We addressed the matter of the PA's "procedural ruse" in a post published here some seven months ago: "02-Jun-15: The obvious, petty lies that keep European money flowing into the hands of the PA's terrorists".
In it, we referred to original research by the indispensable Palestinian Media Watch showing that in August 2014 the Mahmoud Abbas-dominated PA announced the closing of its Ministry of Prisoners Affairs, the agency which for years funneled monthly salaries to terrorists. Evidently under pressure from Western donors, the Abbas regime overnight created a replacement for the PA ministry: a brand-spanking new PLO Commission of Prisoners Affairs – independent (wink wink nod nod) of the PA and set up to pay those very same salaries to the same people and for the same sickening reasons.
(But someone forgot to tell the Arabic-language media about the rules of the charade, as we showed here.)

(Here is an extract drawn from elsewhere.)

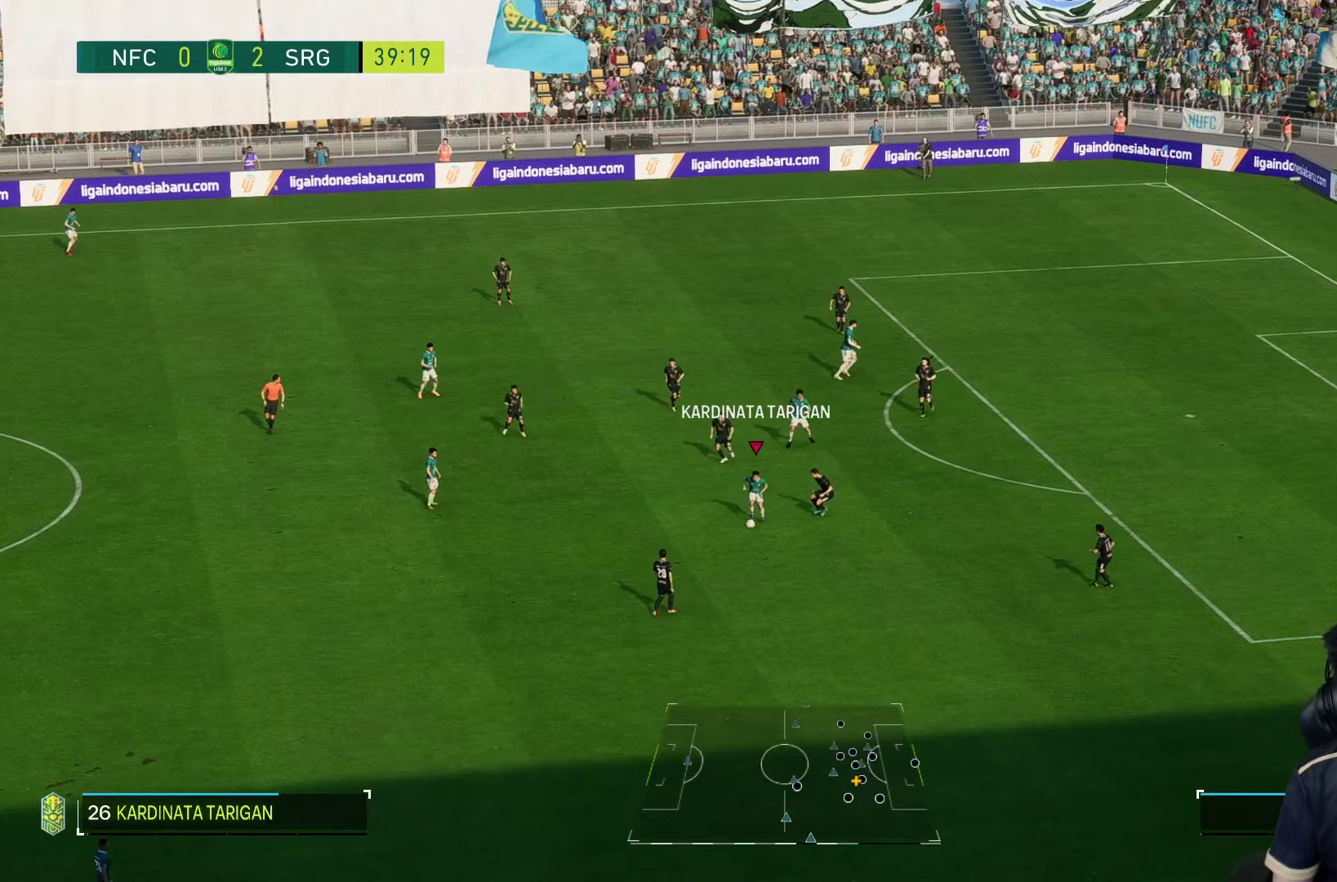
{"buttons": [], "left_stick": "left", "right_stick": "center", "events": [[150, "left_stick", "down-left"], [250, "R2", "down"], [283, "left_stick", "left"], [366, "R2", "up"]]}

Here's what we wrote at the end of our June 2015 post:
This vexed issue of foreign taxpayers delivering up unspeakably large amounts of money to politicians prepared to lie right into the faces of the donors is a key factor in the enduring nature of terrorist savagery, Palestinian Arab style.Deputy Minister Hotovely ends her WSJ piece with some unasked-for, but quite cogent, advice:
Donors to the Palestinians who support peace would do well to rethink the way they extend assistance. Money should go to economic and civic empowerment, not to perpetuate a false sense of victimhood and unconditional entitlement. It should foster values of tolerance and nonviolence, not the glorification and financing of terrorism.There's zero basis to expect an outpouring of tolerance or non-violence from any Palestinian Arab sources any time soon. Certainly not so long as Abbas and his wealthy cronies keep ruling the roost. And even more certainly while they keep educating their children in the values of bigotry, hatred and self-destruction.